The API falls back to accepting requests from any origin (`"*"`) while still allowing credentials, which allows malicious websites to make authenticated requests using your users' existing session cookies or HTTP-auth headers against the API.

### Why is allow_credentials=True considered a security risk?

When `allow_credentials=True` is combined with wildcard or overly permissive origin lists, browsers will send cookies, authorization headers, and TLS client certificates with cross-origin requests. This enables attackers to perform actions as authenticated users if they can lure victims to a malicious site.

### How does the middleware order affect CORS security in Open Notebook?

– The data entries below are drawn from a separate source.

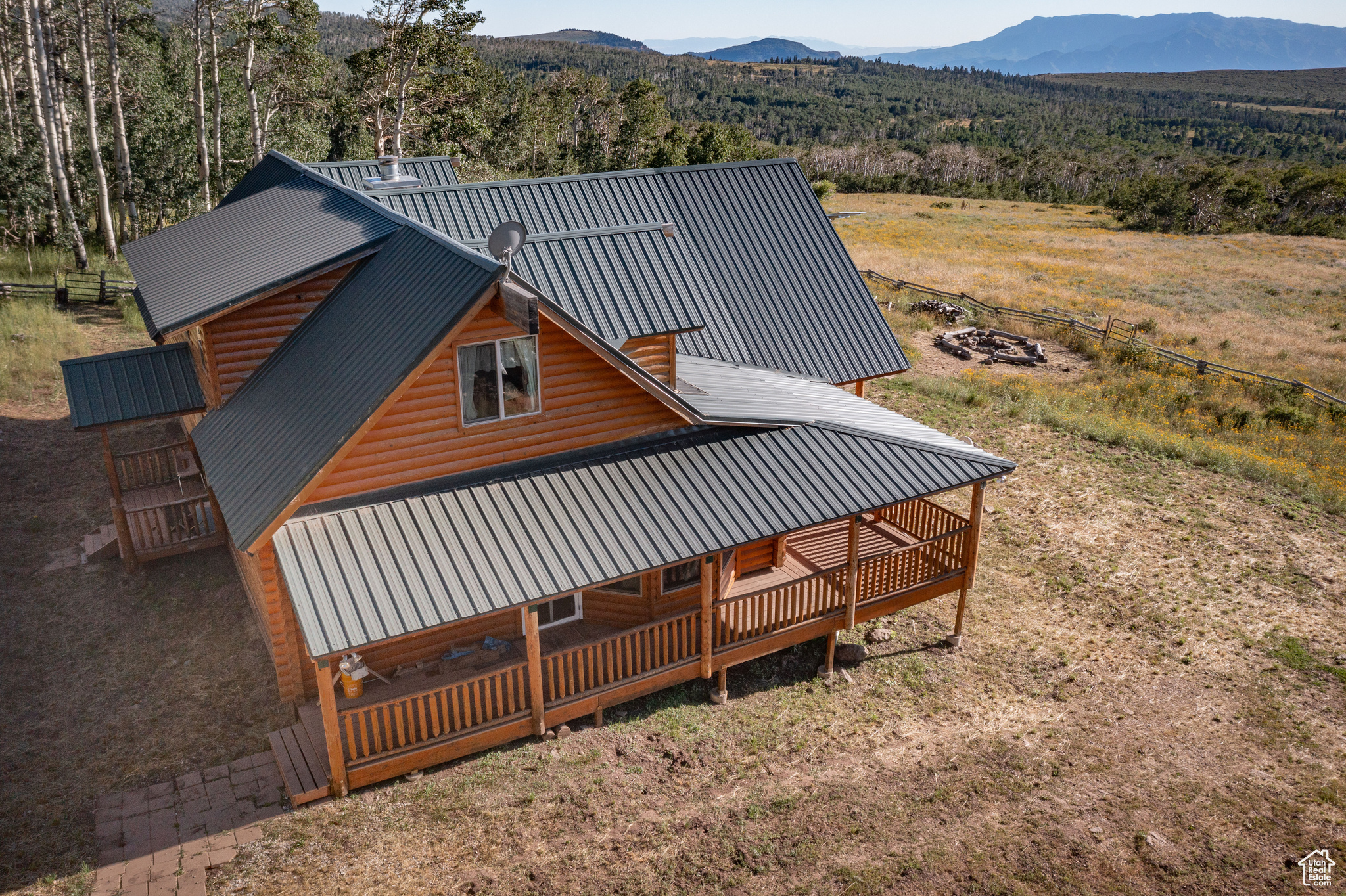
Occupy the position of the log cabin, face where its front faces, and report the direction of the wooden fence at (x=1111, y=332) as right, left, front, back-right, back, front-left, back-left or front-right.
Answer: left

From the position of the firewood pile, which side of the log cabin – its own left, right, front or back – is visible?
left

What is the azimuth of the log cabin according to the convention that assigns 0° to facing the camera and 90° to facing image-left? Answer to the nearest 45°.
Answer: approximately 315°
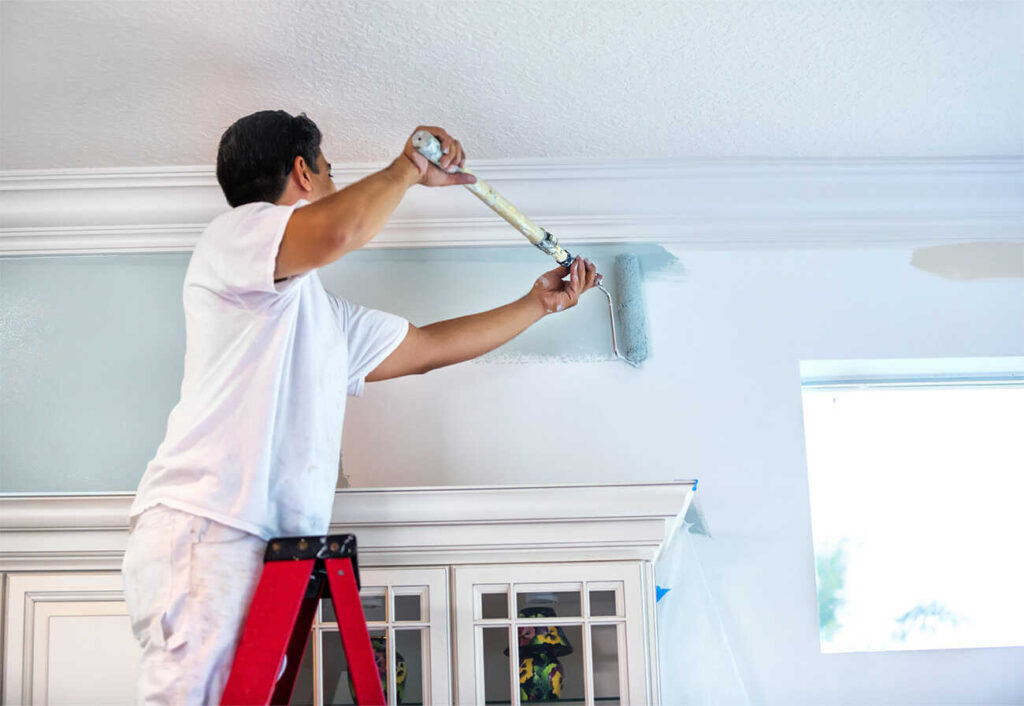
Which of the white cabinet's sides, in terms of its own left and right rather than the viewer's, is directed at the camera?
front

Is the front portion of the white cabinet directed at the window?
no

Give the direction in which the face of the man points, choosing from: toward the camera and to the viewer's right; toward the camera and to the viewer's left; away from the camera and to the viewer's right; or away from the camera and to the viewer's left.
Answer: away from the camera and to the viewer's right
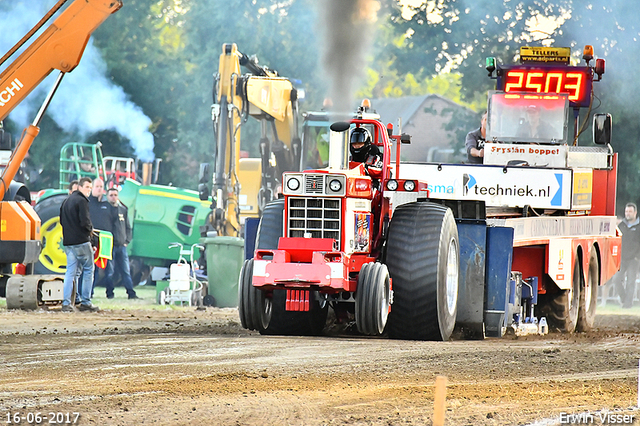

The CORS middleware is added last in [`api/main.py`](https://github.com/lfnovo/open-notebook/blob/main/api/main.py), making it the outermost layer in the processing stack. This ensures CORS headers are added to the response before authentication middleware runs, preventing browsers from blocking error responses due to missing CORS headers on rejected requests.

### Where is the CORS configuration parsed in the Open Notebook source code?

The configuration is parsed in `api/main.py#L62-L64` using `os.getenv("CORS_ORIGINS")` and the `_parse_cors_origins()` helper function, with the resulting `CORS_ALLOWED_ORIGINS` list passed to the `CORSMiddleware` constructor at `api/main.py#L191`.